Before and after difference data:
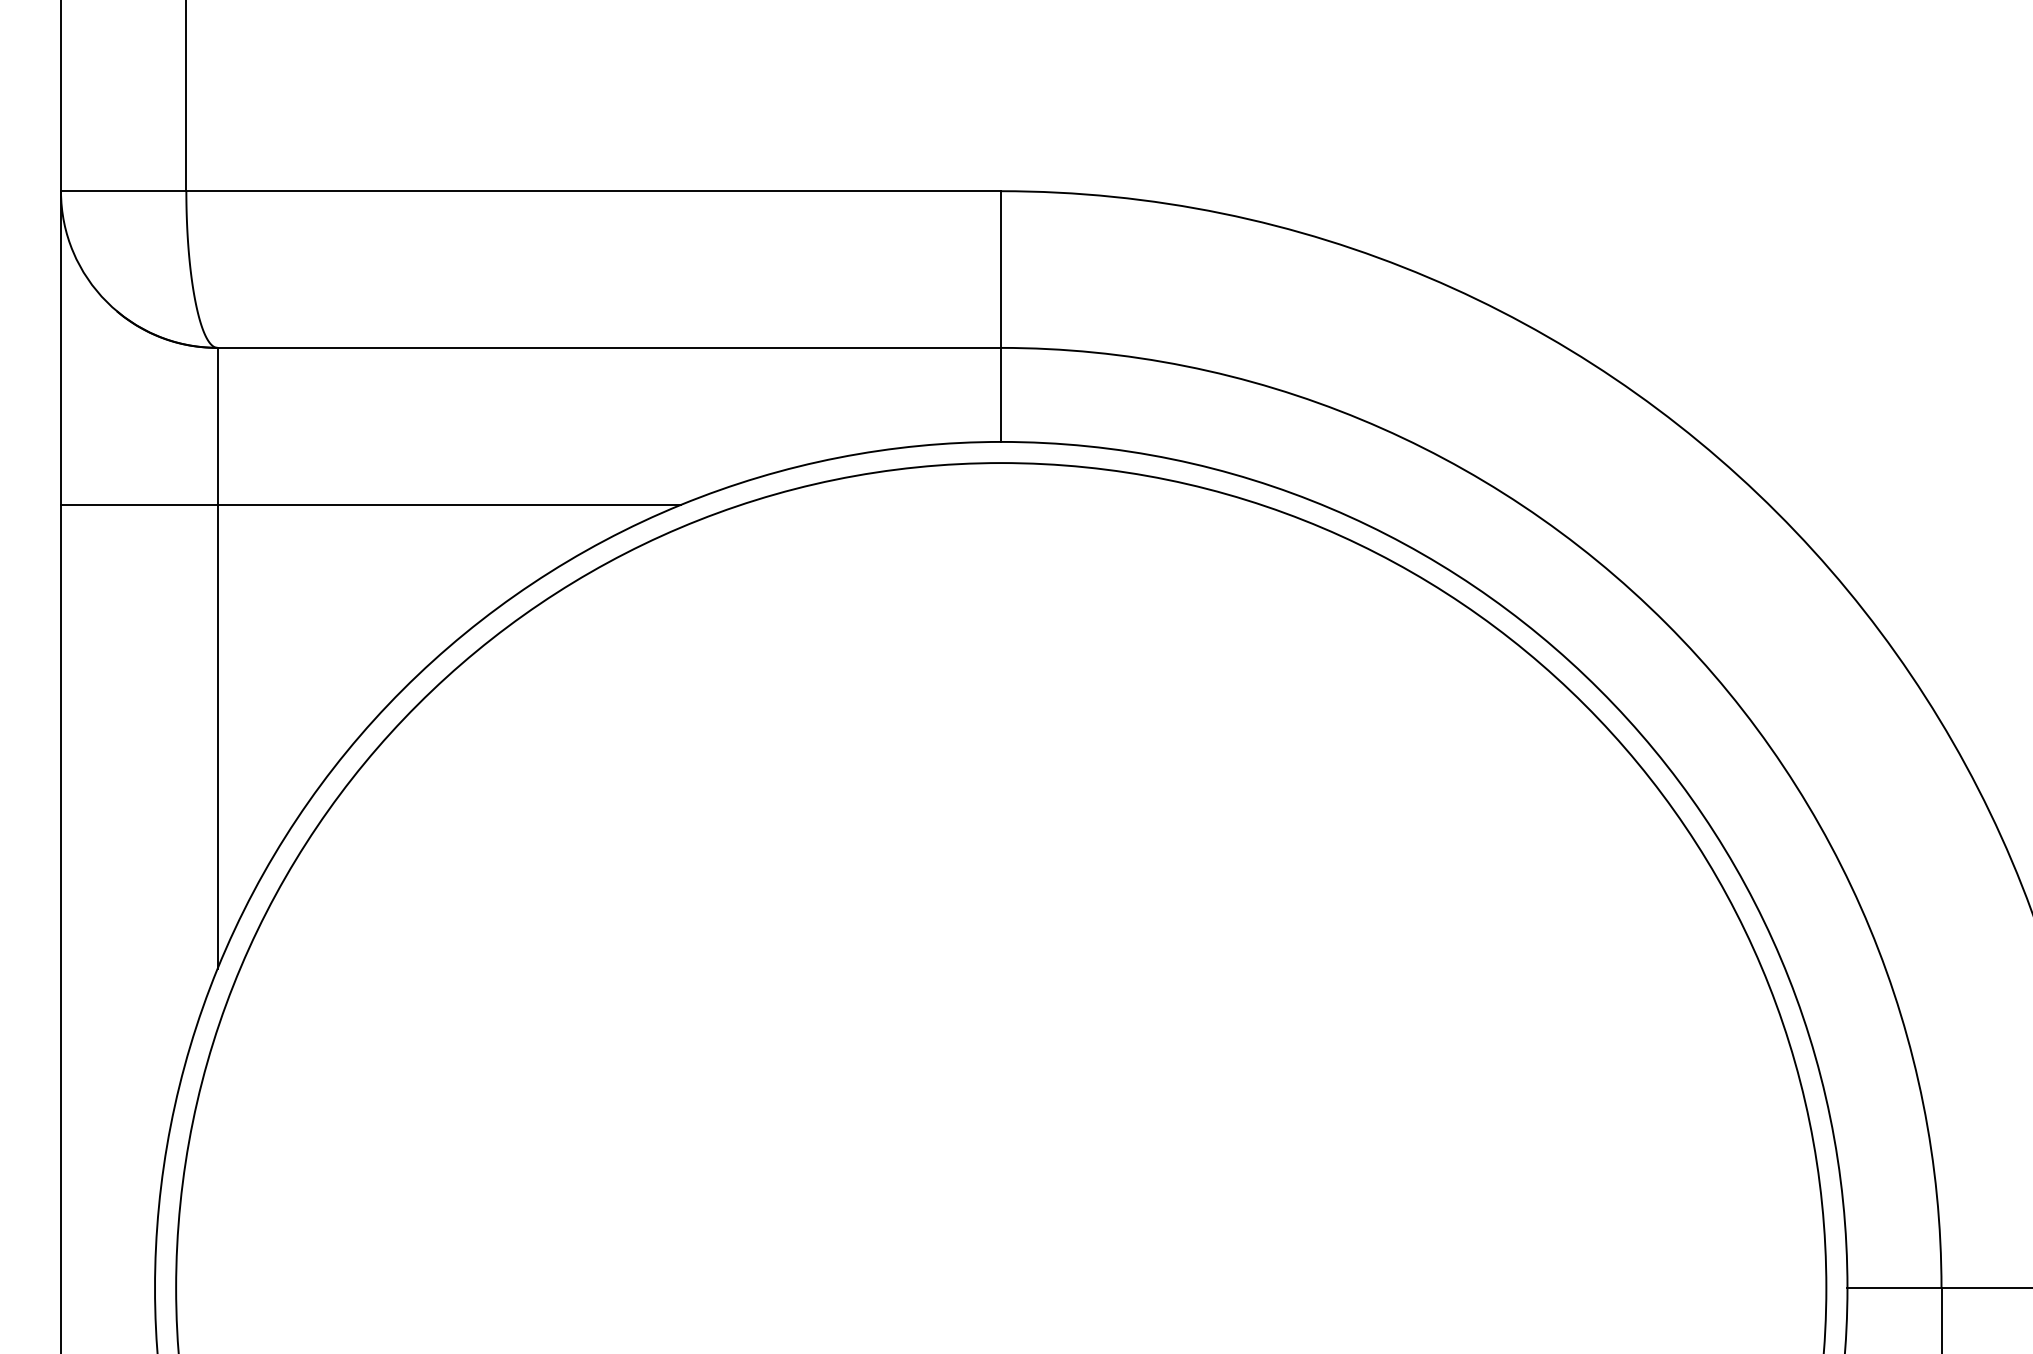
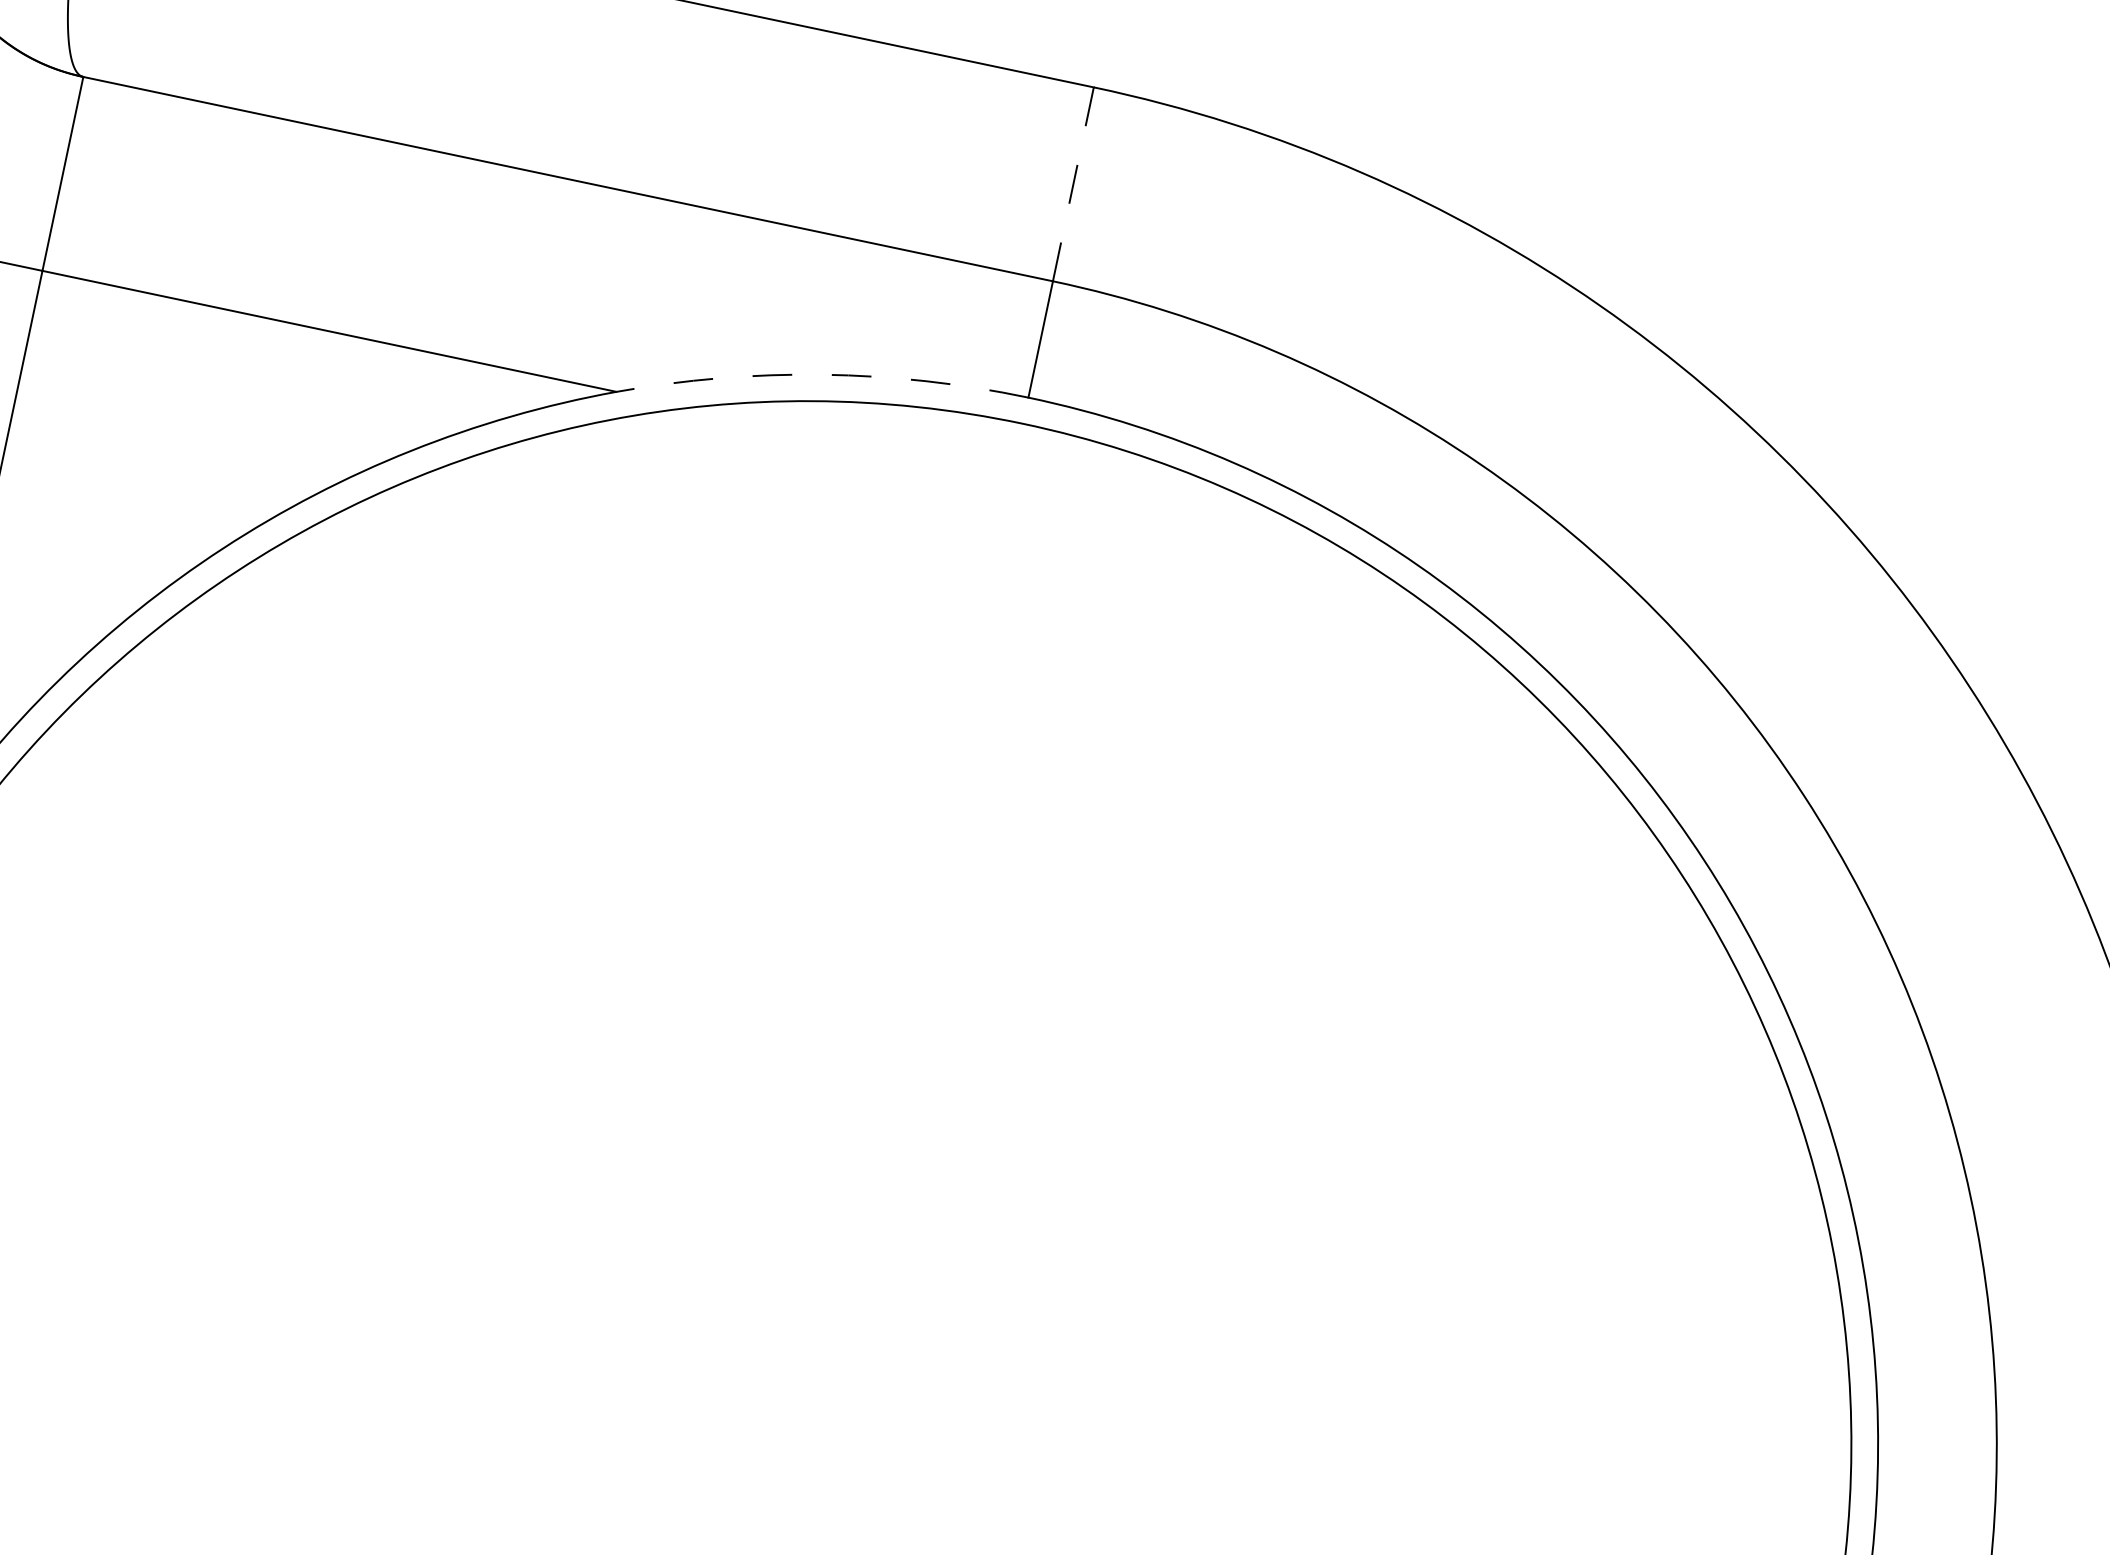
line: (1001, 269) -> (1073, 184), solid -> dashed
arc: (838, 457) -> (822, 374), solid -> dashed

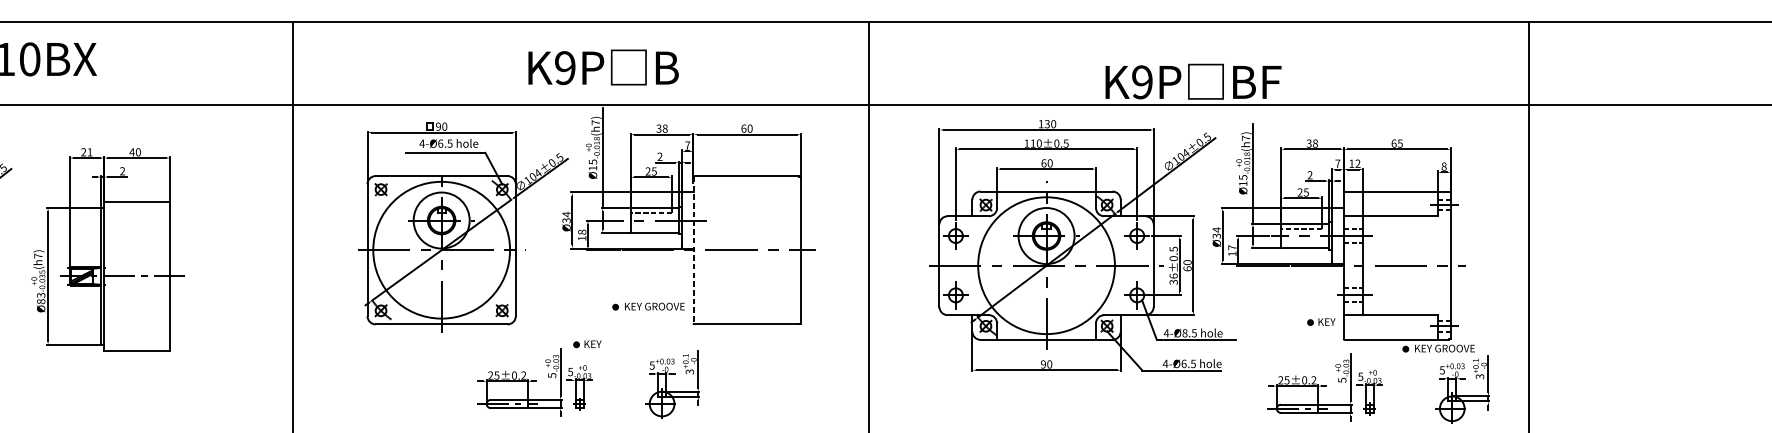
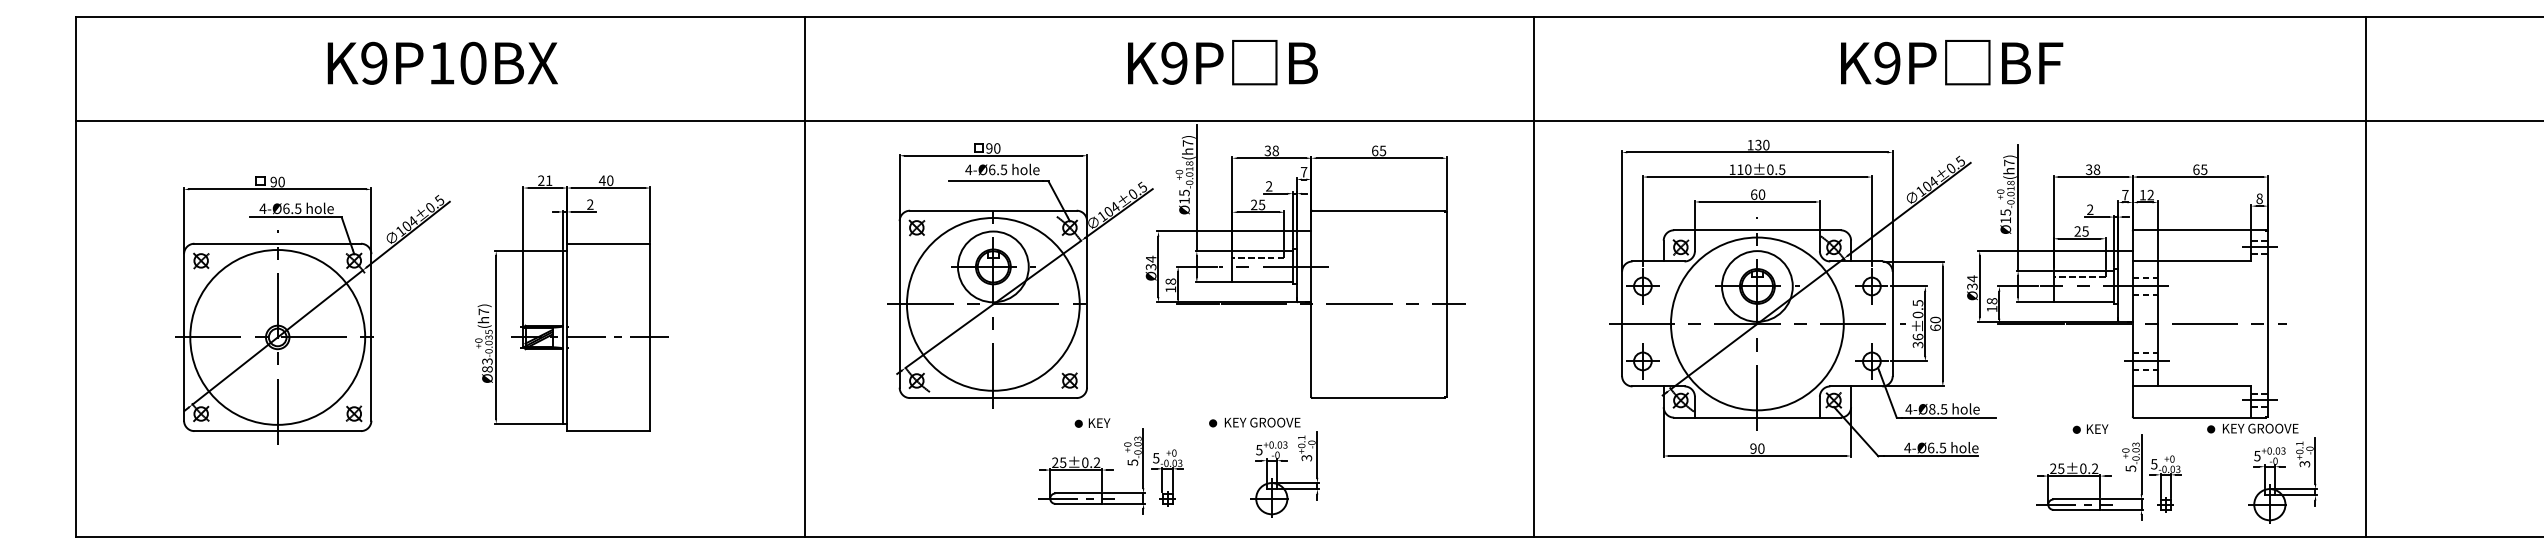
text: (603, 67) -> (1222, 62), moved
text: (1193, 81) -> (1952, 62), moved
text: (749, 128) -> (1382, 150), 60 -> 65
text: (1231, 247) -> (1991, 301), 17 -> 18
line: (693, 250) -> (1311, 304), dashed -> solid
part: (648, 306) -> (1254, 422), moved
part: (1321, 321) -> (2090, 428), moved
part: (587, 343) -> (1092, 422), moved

> _Work task_: Return exactly what appears in the records from the line with "part: (648, 306) -> (1254, 422), moved" through the final line, and nothing else.

> _Answer box_:
part: (648, 306) -> (1254, 422), moved
part: (1321, 321) -> (2090, 428), moved
part: (587, 343) -> (1092, 422), moved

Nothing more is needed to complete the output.